Copy out the entries from the start through the line that contains "dnes se sice někteří tvůrci pyšní roboty", changing "Eventos" to "Notícias" and leaving everything else unchanged.

AVAILABLE DATA Block Start

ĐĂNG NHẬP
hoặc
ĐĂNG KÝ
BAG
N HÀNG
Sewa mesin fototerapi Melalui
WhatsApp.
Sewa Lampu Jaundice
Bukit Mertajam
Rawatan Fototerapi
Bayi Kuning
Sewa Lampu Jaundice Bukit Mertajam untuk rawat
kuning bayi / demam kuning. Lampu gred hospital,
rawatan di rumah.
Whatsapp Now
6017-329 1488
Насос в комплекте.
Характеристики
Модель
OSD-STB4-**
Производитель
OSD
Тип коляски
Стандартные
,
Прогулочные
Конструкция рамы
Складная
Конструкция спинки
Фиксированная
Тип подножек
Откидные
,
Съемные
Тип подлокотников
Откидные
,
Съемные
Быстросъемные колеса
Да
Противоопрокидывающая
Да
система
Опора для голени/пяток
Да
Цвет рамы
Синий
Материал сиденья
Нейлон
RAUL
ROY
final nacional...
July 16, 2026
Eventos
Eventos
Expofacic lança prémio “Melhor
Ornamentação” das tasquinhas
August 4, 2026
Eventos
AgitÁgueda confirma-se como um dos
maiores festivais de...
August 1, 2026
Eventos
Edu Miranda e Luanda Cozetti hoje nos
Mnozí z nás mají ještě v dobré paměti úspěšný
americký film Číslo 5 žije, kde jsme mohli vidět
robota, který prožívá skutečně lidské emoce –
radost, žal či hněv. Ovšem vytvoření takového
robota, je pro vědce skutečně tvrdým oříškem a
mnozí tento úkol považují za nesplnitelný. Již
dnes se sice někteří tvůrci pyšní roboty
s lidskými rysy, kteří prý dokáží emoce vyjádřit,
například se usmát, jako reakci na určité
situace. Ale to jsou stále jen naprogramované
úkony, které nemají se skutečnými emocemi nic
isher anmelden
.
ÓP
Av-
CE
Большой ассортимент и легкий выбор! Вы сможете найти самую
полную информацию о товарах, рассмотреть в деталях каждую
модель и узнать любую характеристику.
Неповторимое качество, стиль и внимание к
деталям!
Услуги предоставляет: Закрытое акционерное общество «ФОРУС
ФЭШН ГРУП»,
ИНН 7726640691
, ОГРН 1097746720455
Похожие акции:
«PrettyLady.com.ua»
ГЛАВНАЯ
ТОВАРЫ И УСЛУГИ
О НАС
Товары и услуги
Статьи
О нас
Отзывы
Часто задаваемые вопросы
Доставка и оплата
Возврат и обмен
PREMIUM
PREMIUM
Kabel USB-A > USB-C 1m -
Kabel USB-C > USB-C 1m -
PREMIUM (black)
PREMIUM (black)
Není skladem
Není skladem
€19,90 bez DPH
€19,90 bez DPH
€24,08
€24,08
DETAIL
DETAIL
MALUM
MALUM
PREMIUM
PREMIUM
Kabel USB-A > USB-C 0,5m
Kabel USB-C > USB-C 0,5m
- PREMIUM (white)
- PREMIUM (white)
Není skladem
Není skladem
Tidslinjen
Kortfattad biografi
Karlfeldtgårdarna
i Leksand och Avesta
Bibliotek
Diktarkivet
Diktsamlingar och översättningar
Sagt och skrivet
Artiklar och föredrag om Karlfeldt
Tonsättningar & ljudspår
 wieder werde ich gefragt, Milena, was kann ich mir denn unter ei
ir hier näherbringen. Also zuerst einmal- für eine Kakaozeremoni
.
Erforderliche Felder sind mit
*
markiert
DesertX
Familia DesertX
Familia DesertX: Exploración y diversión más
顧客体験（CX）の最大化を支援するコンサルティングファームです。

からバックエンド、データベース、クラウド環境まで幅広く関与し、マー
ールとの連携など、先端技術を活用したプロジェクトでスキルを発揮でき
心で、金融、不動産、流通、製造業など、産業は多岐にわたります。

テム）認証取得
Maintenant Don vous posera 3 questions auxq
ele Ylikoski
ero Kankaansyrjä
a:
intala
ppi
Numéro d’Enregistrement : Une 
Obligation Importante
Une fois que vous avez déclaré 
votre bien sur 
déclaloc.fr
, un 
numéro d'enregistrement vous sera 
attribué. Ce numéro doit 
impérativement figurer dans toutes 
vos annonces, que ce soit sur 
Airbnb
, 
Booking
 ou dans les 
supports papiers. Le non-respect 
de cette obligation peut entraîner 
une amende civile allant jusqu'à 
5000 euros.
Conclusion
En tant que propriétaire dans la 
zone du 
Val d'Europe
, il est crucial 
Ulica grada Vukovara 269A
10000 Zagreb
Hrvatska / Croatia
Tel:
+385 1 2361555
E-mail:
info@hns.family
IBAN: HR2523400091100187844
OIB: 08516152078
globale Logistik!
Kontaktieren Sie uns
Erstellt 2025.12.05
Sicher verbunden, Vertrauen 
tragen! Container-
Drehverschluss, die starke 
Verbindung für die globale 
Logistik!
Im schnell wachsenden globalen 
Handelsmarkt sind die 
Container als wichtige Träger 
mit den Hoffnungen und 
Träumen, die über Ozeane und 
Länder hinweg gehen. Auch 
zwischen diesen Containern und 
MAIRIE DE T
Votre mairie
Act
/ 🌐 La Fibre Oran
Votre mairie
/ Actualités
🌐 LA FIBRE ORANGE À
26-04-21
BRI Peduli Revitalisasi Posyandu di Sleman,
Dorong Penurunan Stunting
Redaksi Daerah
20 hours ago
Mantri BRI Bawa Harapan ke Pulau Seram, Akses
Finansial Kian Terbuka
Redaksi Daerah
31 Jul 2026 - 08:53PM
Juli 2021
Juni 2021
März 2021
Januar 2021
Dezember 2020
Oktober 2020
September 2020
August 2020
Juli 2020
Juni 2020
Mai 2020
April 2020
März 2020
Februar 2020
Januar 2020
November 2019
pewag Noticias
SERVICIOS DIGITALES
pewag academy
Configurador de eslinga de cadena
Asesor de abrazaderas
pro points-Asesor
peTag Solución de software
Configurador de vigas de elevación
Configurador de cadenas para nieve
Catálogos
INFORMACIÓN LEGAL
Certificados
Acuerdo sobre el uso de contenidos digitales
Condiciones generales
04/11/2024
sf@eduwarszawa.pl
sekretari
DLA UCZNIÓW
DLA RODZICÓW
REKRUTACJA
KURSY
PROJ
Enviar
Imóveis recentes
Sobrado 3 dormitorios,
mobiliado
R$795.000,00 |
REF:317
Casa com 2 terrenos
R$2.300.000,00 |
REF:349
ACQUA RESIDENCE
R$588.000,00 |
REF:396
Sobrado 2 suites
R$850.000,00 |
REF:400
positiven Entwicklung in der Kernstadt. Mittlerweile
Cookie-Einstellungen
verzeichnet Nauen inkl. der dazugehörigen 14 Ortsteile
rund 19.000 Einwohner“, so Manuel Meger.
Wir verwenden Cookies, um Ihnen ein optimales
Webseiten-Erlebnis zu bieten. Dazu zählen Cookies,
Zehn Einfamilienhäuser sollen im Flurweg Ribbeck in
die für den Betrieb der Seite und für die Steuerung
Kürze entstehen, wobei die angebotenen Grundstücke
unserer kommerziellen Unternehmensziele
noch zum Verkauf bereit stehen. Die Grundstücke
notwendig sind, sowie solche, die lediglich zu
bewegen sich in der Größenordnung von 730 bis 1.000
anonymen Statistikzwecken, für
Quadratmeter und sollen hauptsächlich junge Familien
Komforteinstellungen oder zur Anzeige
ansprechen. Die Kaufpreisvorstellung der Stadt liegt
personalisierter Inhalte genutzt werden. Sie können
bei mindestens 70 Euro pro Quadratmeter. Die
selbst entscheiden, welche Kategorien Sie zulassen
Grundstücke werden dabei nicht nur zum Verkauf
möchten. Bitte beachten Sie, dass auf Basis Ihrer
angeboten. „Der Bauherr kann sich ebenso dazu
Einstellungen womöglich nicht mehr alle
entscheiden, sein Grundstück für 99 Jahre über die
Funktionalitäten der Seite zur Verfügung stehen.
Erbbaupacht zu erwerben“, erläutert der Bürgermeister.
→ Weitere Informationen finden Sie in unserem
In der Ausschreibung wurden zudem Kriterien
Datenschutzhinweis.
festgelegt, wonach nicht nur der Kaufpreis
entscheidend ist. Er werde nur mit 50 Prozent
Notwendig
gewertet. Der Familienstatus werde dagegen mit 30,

AVAILABLE DATA Block End

:: RESULT OF THE TASK ::
ĐĂNG NHẬP
hoặc
ĐĂNG KÝ
BAG
N HÀNG
Sewa mesin fototerapi Melalui
WhatsApp.
Sewa Lampu Jaundice
Bukit Mertajam
Rawatan Fototerapi
Bayi Kuning
Sewa Lampu Jaundice Bukit Mertajam untuk rawat
kuning bayi / demam kuning. Lampu gred hospital,
rawatan di rumah.
Whatsapp Now
6017-329 1488
Насос в комплекте.
Характеристики
Модель
OSD-STB4-**
Производитель
OSD
Тип коляски
Стандартные
,
Прогулочные
Конструкция рамы
Складная
Конструкция спинки
Фиксированная
Тип подножек
Откидные
,
Съемные
Тип подлокотников
Откидные
,
Съемные
Быстросъемные колеса
Да
Противоопрокидывающая
Да
система
Опора для голени/пяток
Да
Цвет рамы
Синий
Материал сиденья
Нейлон
RAUL
ROY
final nacional...
July 16, 2026
Notícias
Notícias
Expofacic lança prémio “Melhor
Ornamentação” das tasquinhas
August 4, 2026
Notícias
AgitÁgueda confirma-se como um dos
maiores festivais de...
August 1, 2026
Notícias
Edu Miranda e Luanda Cozetti hoje nos
Mnozí z nás mají ještě v dobré paměti úspěšný
americký film Číslo 5 žije, kde jsme mohli vidět
robota, který prožívá skutečně lidské emoce –
radost, žal či hněv. Ovšem vytvoření takového
robota, je pro vědce skutečně tvrdým oříškem a
mnozí tento úkol považují za nesplnitelný. Již
dnes se sice někteří tvůrci pyšní roboty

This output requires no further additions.